Fellow appraiser Xillary Twill, ASA sent me this Wall Street Journal on the IRS Art Review Panel. It is very timely as I (as the ISA representative) along with AAA, ASA and RICS meet today (Friday) with the head of the Art Appraisal Services. There are some interesting items to share from that meeting (comps for estates and mediation), and I will do so in the next day or so.
Although the WSJ states the panel is little-known, we as appraisers certainly know differently. Although much of what is in the article is not new to appraisers, it is always nice to refresh your knowledge.
The WSJ reports (I posted the full article as at times AW readers cant get through a potential pay wall)
Source: The Wall Street JournalThe IRS relies on a little-known panel of volunteers to decide the value of valuable artwork.

• Dataset content:
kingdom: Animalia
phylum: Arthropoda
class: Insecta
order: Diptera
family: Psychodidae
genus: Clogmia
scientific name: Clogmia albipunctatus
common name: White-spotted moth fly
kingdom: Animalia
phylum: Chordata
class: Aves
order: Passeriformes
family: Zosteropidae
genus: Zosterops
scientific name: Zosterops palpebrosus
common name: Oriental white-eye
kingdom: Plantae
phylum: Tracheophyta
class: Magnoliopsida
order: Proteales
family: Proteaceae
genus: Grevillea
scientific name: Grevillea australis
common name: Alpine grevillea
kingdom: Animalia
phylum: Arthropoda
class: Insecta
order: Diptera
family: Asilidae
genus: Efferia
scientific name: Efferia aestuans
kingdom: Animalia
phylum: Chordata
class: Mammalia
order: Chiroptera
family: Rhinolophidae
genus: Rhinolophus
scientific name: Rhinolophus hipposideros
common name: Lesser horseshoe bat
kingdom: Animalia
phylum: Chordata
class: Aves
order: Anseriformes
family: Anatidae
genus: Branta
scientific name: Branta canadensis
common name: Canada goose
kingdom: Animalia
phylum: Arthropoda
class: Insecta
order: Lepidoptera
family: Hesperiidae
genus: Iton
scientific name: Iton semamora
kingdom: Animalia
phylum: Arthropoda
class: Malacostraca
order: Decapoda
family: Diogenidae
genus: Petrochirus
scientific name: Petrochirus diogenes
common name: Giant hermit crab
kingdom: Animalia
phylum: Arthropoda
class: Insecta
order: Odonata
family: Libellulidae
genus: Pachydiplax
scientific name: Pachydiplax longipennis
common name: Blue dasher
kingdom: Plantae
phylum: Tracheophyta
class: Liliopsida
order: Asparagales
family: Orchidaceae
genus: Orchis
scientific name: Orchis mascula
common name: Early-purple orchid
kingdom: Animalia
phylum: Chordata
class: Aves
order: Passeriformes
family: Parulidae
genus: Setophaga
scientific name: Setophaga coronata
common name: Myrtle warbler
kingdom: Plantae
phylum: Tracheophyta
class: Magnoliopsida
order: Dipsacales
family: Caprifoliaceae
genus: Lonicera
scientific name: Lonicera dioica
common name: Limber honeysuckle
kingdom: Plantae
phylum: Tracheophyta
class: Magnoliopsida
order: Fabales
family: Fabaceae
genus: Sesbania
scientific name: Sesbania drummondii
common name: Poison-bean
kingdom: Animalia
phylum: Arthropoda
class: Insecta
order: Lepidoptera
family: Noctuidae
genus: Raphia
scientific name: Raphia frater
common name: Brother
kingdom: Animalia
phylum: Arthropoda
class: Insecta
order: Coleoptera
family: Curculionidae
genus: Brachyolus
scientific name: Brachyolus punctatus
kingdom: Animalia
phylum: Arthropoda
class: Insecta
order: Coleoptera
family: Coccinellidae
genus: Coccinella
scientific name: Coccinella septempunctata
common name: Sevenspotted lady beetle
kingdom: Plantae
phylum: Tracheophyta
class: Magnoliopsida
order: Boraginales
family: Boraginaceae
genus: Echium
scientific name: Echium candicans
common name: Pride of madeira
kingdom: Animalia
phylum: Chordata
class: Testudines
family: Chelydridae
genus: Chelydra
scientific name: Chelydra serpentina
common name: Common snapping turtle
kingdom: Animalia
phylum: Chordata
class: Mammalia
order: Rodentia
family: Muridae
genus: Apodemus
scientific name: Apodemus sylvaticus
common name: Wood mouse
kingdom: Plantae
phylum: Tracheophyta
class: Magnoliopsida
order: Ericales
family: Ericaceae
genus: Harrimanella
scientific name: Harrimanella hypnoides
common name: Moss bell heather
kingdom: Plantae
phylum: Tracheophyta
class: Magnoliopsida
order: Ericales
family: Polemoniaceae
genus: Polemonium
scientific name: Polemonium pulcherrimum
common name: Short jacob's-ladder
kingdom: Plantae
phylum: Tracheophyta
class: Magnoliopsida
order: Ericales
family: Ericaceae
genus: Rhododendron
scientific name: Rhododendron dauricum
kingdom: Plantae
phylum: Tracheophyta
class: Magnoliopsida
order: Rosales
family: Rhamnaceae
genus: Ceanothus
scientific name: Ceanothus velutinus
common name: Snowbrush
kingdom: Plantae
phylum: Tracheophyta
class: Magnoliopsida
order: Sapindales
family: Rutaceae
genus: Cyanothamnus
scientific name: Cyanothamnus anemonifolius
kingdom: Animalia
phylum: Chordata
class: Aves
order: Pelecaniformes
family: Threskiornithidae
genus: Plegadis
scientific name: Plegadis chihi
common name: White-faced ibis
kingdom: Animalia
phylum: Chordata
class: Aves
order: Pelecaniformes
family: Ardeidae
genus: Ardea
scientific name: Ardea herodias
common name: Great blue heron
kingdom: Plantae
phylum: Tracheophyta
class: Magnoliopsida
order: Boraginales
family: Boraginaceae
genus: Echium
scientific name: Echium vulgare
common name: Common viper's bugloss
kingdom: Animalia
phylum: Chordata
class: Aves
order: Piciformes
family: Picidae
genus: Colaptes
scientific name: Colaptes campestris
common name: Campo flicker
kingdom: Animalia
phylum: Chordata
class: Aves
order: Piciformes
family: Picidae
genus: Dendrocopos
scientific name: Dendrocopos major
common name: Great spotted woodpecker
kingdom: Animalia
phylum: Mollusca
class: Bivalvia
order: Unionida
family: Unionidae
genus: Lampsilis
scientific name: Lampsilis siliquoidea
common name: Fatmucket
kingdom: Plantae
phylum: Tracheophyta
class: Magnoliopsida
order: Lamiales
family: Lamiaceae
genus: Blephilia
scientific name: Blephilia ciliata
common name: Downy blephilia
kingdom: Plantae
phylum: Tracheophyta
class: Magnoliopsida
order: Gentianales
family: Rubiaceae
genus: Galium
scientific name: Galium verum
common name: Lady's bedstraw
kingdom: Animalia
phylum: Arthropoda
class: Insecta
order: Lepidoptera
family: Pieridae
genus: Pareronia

• Problem requirements: In the post about the IRS Art Review Panel, on what day does the writer meet with the head of the Art Appraisal Services?

• Answer to this task: Friday